Time-shifting It’s just as easy to have a flashing “12:00” with a DVD recorder as it is with a VCR. It can also be just as hard to do time-shifting if the recorder has a cumbersome time-recording procedure. VCR Plus programming works the same way with a DVD recorder as with a VCR. And, like a VCR, a DVD deck won’t give you an EPG. You’ll also need a recorder that comes with an infrared (IR) “blaster” to control a cable or satellite box — a rare feature among cheaper models.
Archiving A DVD recorder is about as good at archiving as a VCR — which means it’s just as easy to acquire shelves full of DVDs as it was VHS tapes. But with DVD you get the benefits of an optical disc — rapid cueing, high-quality audio and video, durability, and a compact form factor. DVD blanks are also much cheaper on a cost-per-minute basis than tape.

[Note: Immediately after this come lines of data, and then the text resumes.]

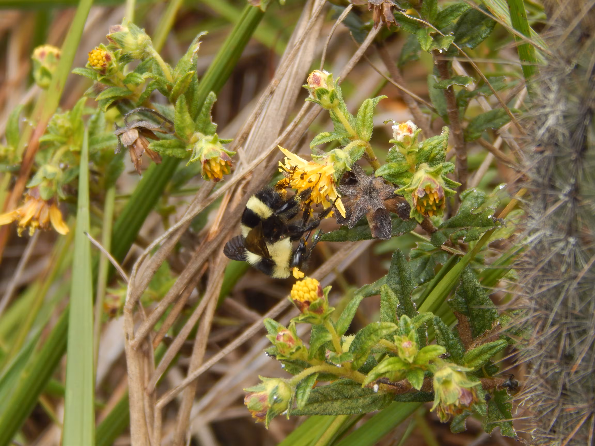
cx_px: 298
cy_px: 223
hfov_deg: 10.7
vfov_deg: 8.1
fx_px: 3163
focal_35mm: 184
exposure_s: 1/250
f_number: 5.3
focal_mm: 32.8
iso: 180
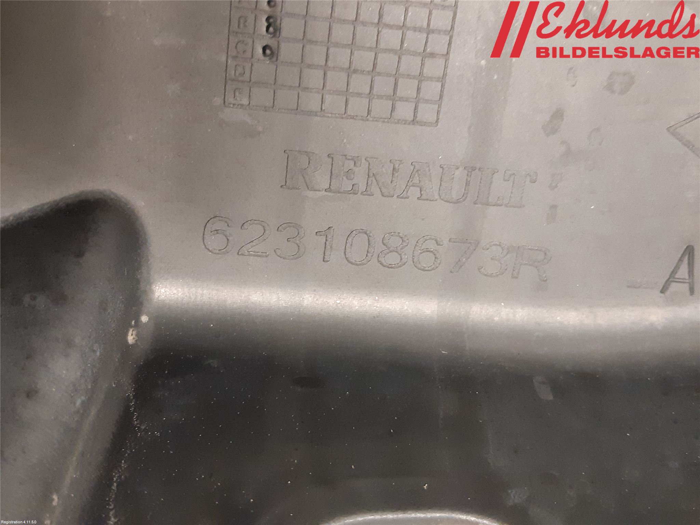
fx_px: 526
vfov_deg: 53.1
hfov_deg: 67.3
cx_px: 350
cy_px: 262
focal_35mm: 26
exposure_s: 1/25
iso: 320
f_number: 1.7
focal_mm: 3.93
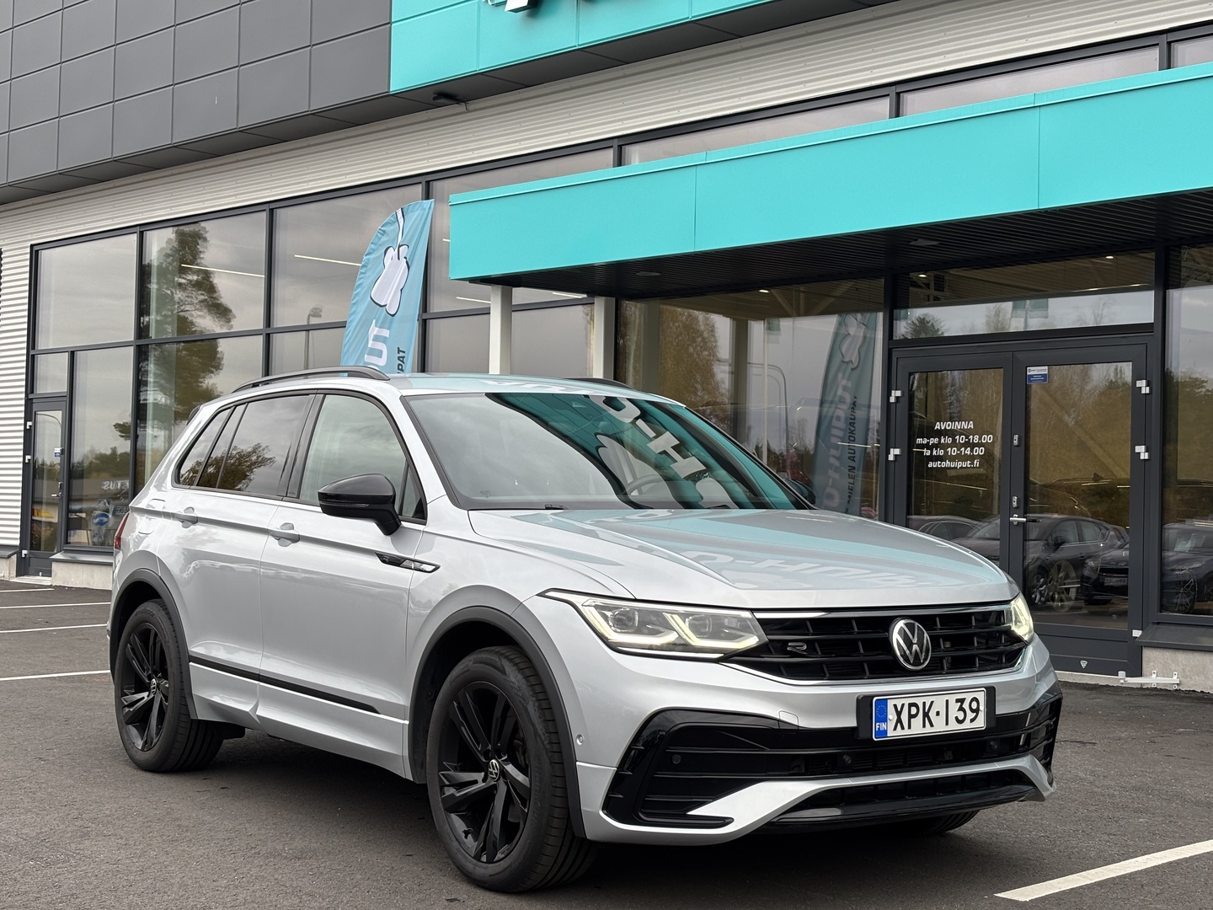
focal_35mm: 52
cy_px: 455
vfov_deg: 28.0
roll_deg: -1.7
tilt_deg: +1.5
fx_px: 1822
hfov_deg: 36.8
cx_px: 606
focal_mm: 5.96
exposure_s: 1/369
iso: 32
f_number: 1.6
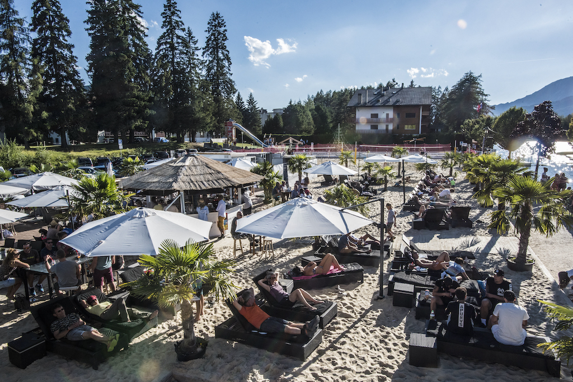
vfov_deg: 57.2
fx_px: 350
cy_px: 191
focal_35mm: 22
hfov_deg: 78.6
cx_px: 286
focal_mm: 22
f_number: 22
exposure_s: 1/320
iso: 1000
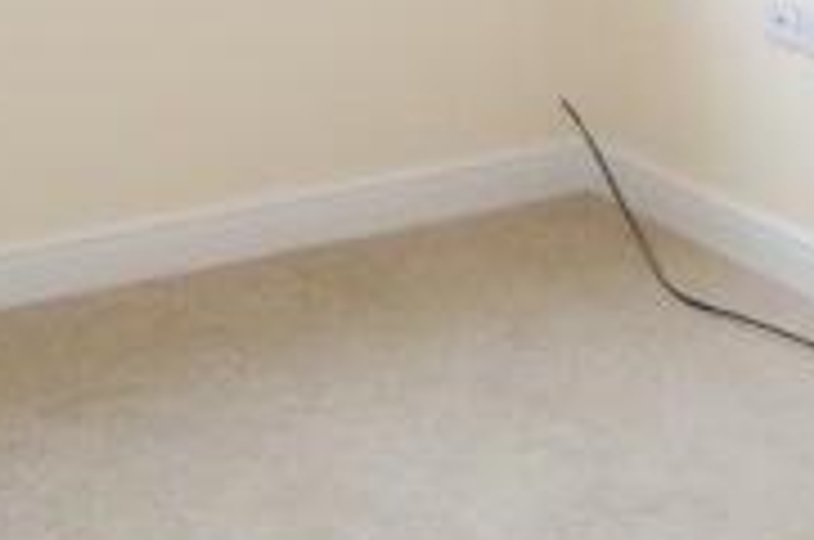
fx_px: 2212
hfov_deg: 20.8
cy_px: -292
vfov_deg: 13.1
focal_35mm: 98
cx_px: 369
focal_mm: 18
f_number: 4
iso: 250
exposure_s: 1/160
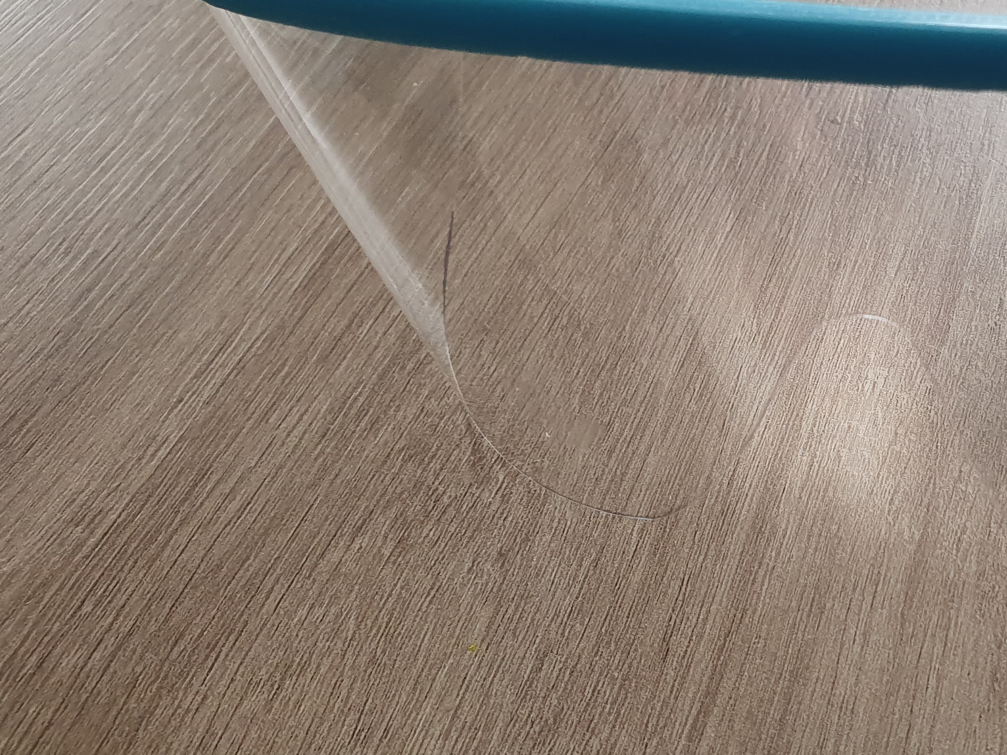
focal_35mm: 50
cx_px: 905
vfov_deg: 28.9
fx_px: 1454
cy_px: 261
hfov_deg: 35.9
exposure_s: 1/100
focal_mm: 4.32
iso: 125
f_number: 2.4
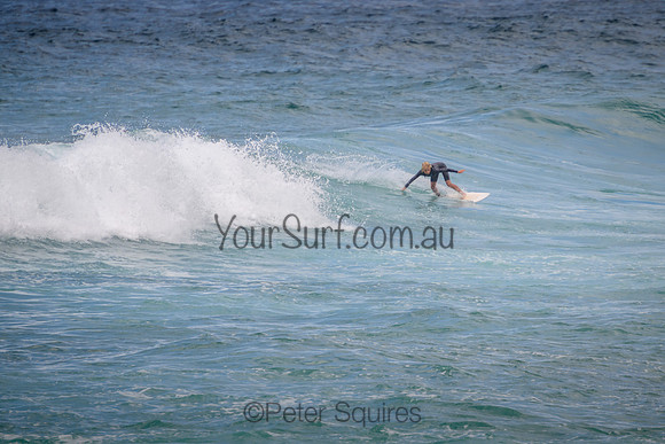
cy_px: 176
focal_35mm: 549
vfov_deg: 2.5
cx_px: 457
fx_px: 10149
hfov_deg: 3.8
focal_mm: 400
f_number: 5.6
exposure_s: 1/2000
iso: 280
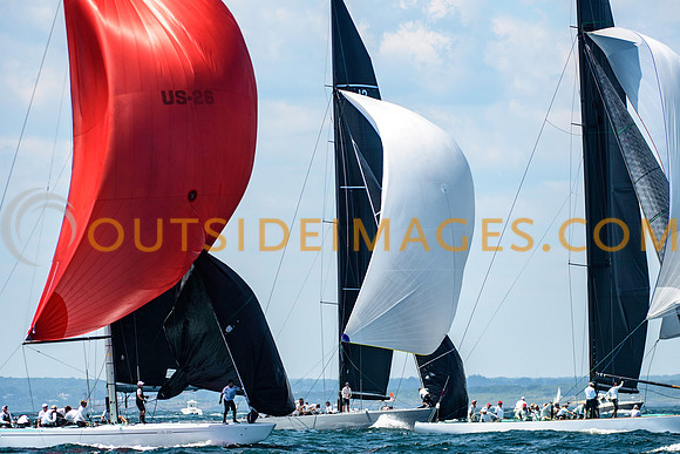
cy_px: 227
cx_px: 340
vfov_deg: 4.2
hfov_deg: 6.2
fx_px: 6234
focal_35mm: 330
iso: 400
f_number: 5
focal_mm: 220
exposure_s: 1/2500
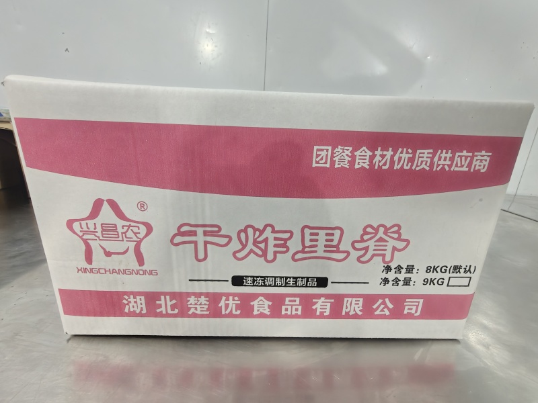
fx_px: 233
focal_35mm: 15
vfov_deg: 81.7
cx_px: 269
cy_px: 202
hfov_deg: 98.2
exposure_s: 1/63
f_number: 2
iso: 5000
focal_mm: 2.3
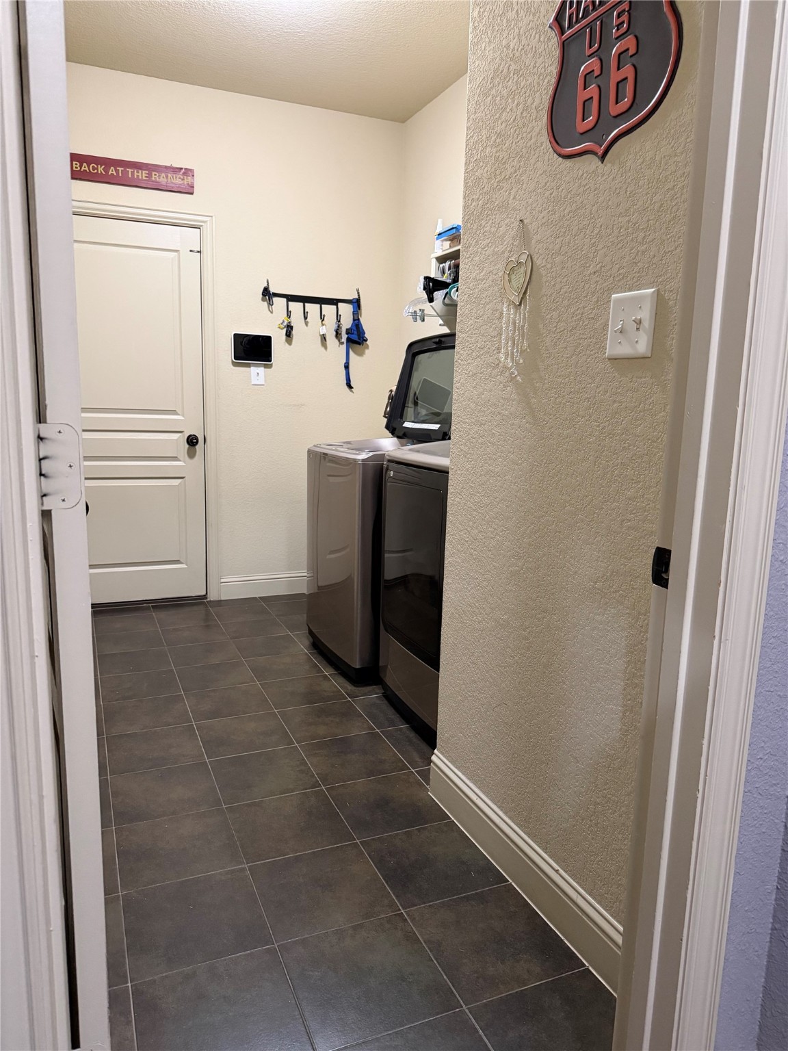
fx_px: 728
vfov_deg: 71.6
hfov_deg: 56.8
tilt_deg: -9.6
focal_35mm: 24
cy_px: 526
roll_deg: -1.4
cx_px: 394
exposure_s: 1/60
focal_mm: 6.76
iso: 640
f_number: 1.78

Editing Depending on what you want to do, your recorder’s capabilities (especially the design of the onscreen editing menus), and your patience, editing on a DVD recorder can run the gamut from pretty easy to impossibly complicated. Plus, it can get confusing because editing features depend on whether you’re using a write-once disc (DVD-R or DVD+R) or one that’s erasable (DVD+RW, DVD-RW, or DVD-RAM).
Making Copies You can’t copy DVDs unless the original isn’t copy protected and you dub it from a separate DVD player. And this method will always result in some loss of quality since the signals are decoded and re-encoded. But, depending on the quality of the original recording, this might not be that big a deal.
With prices falling all around — starter models cost about $200 — a plain-jane DVD recorder is the least expensive way to record video onto a disc.